OBJECTIVES: In this study hybrid nanofibers embedded with niobium pentoxide (Nb2O5) were synthesized, incorporated in self-adhesive resin cement, and their influence on physical-properties was evaluated. METHODS:Poly(D,L-lactide), PDLLA cotton-wool-like nanofibers with and without silica-based sol-gel precursors were formulated and spun into submicron fibers via solution blow spinning, a rapid fiber forming technology. The morphology, chemical composition and thermal properties of the spun fibers were characterized by field emission scanning electron microscopy (FE-SEM), energy dispersive X-ray spectroscopy (EDS) and Fourier-transform infrared spectroscopy (FTIR), and differential scanning calorimetry (DSC), respectively.
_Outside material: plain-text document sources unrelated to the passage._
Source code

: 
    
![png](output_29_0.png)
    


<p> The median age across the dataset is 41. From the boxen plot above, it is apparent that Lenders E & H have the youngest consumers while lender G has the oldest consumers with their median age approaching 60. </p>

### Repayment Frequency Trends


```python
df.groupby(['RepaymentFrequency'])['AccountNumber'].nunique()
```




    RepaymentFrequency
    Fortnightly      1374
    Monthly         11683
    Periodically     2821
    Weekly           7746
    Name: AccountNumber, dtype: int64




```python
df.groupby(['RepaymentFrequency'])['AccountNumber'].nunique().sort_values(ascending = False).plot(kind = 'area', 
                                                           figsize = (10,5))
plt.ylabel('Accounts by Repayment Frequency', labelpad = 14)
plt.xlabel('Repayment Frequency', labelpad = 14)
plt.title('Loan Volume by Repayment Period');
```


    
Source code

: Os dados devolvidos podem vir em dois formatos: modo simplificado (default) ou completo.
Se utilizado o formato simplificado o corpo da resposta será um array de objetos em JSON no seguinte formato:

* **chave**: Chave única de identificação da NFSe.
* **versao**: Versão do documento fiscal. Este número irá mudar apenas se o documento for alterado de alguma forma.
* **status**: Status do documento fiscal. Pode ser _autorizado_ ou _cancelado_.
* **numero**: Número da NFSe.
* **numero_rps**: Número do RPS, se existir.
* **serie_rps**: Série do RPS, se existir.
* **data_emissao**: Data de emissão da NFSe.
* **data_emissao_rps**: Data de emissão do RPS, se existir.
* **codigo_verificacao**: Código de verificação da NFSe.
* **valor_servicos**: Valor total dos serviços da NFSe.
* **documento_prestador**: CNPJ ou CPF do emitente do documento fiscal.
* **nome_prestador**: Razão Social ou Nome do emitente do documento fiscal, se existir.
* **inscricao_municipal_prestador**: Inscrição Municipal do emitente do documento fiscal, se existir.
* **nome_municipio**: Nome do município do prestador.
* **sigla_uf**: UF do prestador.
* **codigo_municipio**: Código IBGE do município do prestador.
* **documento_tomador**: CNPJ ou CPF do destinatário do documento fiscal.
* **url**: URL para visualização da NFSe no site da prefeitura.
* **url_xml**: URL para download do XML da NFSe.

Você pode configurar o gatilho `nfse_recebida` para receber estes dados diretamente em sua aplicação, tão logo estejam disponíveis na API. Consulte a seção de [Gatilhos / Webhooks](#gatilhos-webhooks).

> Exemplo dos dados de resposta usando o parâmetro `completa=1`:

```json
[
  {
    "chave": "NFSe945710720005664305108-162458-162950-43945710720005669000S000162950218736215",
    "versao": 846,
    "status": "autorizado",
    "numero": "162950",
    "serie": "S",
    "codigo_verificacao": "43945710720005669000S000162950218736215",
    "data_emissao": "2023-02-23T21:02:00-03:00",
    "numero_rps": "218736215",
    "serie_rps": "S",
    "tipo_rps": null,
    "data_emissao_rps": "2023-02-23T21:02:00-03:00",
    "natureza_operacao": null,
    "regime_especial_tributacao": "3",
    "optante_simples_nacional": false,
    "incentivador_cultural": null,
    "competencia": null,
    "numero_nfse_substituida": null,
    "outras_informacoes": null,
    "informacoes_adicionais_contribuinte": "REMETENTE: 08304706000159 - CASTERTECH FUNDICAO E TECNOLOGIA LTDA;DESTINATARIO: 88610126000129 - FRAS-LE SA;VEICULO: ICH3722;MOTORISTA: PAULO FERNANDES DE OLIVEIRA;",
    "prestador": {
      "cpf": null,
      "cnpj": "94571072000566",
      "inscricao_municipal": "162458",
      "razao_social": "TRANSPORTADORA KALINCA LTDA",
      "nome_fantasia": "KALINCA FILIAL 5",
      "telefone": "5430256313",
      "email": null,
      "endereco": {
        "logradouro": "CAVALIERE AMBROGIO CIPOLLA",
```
Produced fibers were combined with a self-adhesive resin cement (RelyX U200, 3M ESPE) in four formulations: (1) U200 resin cement (control); (2) U200+1wt.% PDLLA fibers; (3) U200+1wt.% Nb2O5-filled PDLLA composite fibers and (4) U200+1wt.% Nb2O5/SiO2-filled PDLLA inorganic-organic hybrid fibers. Physical properties were assessed in flexure by 3-point bending (n=10), Knoop microhardness (n=5) and degree of conversion (n=3). Data were analyzed with One-way ANOVA and Tukey's HSD (α=5%). RESULTS: Composite fibers formed of PDLLA-Nb2O5 exhibited an average diameter of ∼250nm, and hybrid PDLLA+Nb2O5/SiO2 fibers were slightly larger, ∼300nm in diameter. There were significant differences among formulations for hardness and flexural strength (p<0.05). Degree of conversion of resin cement was not affected for all groups, except for Group 4 (p<0.05). SIGNIFICANCE: Hybrid reinforcement nanofibers are promising as fillers for dental materials. The self-adhesive resin cement with PDLLA+Nb2O5 and PDLLA+Nb2O5/SiO2 presented superior mechanical performance than the control group.